Patients with Benign Oral Pathology
A patient may present to the oral and maxillofacial surgeon with oral pathology that is actually very benign but is a considerable structural problem. There is a very complex embryological history to the facial region that is responsible for numerous and unusual forms of benign and malignant lesions of this region. The fact that teeth are present in this region alone adds to the complexity of the range of pathology that can present itself. Fortunately, most lesions are benign and will not be the source of the patient’s ultimate demise. However, some of these lesions can be very aggressive and occupy large areas of space within the facial bones. This can make removal difficult without subsequent primary or secondary structural replacement. Unlike the cancer patient, however, it is not uncommon for these lesions to be treated in a single event after biopsy has confirmed a benign diagnosis. It is also possible in some cases to use banked bone, reconstruction plates and/or dental implants with local measures to get the job done. In the case of benign tumors of the facial bones, it is the job of your maxillofacial surgeon to engineer the best route to balancing an eradication of the disease with preserving and restoring normal structure and function. Your surgeon will present you with an architectural plan to treat your condition once he has a firm diagnosis.
While trauma patients can present with many of the same issues as the cancer patient (massive soft and hard tissue loss), more often than not, most of the parts are still available for the surgeon to use in the process of rebuilding their facial form and restoring normal function. A scrambled mess, yes; but totally missing, not usually. Furthermore, these patients are not recovering from radiation therapy. As you may have guessed, the trauma patient is truly the “humpty dumpty” for our specialty. For a more detailed account of the specific care of the “trauma patient” you should not hesitate to visit our section dedicated to this commonly acquired condition.

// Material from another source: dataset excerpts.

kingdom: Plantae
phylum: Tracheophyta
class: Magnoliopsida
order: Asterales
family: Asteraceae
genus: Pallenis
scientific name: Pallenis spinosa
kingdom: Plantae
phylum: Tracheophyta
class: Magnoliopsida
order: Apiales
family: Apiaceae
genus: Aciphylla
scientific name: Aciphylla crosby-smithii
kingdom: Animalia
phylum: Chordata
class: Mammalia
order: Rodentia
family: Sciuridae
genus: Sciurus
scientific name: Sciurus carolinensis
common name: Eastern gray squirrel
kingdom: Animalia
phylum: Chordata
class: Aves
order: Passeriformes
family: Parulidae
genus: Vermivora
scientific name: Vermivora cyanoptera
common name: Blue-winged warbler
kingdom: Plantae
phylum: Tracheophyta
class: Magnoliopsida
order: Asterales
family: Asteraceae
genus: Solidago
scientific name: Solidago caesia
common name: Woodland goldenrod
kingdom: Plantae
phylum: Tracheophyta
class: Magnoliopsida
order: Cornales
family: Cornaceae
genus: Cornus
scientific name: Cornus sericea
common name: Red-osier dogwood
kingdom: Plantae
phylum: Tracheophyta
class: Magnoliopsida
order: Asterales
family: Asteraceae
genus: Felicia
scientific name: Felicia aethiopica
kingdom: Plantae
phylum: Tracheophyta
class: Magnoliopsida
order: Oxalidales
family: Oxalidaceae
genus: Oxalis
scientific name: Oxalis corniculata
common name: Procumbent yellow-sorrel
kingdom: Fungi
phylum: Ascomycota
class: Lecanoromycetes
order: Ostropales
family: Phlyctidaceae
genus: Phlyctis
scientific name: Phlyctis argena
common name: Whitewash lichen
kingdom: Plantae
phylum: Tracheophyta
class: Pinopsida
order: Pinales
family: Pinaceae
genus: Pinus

In summary, “maxillofacial reconstruction” often presents the maxillofacial surgeon with some of his most challenging problems. Numerous variables must be considered when treating this patient, ranging from supporting their psychological health to engineering a lasting structural fix that re-establishes the individual’s function and appearance.
The information listed above is the opinion of the doctors of Connecticut Maxillofacial Surgeons, L.L.C. and does not necessarily reflect the opinion of the specialty as a whole.